■ What you need to do:
Pull out every line in the records below that contains the string "right", copying each line in full.

■ Material shown:
------------------------------------------------------------

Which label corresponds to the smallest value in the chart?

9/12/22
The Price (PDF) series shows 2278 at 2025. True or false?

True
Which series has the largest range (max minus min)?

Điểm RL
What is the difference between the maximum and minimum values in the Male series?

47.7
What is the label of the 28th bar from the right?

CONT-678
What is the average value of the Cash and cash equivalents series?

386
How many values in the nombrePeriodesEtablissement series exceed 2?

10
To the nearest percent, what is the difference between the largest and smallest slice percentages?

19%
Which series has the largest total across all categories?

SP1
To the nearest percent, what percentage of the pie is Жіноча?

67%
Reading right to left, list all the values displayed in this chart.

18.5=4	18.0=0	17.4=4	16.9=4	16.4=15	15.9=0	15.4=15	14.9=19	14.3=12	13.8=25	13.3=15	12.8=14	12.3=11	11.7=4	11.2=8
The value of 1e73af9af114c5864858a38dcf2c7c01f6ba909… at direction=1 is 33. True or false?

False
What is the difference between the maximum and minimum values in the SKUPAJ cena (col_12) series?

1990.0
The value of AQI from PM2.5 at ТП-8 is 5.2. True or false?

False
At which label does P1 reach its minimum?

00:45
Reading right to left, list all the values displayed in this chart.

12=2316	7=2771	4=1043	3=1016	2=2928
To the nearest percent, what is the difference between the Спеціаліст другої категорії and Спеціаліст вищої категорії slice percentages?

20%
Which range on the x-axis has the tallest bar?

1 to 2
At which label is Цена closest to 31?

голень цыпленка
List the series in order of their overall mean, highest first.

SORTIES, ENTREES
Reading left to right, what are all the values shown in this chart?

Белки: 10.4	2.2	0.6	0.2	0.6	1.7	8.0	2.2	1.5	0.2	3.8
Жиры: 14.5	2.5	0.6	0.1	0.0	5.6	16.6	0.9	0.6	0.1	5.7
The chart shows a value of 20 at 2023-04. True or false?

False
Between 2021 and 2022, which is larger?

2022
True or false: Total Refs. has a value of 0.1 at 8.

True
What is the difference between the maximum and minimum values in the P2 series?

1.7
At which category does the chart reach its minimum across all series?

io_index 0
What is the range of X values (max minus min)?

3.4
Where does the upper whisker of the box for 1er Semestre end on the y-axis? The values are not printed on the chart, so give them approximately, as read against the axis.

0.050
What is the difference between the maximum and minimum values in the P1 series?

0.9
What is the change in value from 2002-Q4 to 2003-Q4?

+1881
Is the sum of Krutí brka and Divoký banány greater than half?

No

------------------------------------------------------------

■ Exercise response:
What is the label of the 28th bar from the right?
Reading right to left, list all the values displayed in this chart.
Reading right to left, list all the values displayed in this chart.
Reading left to right, what are all the values shown in this chart?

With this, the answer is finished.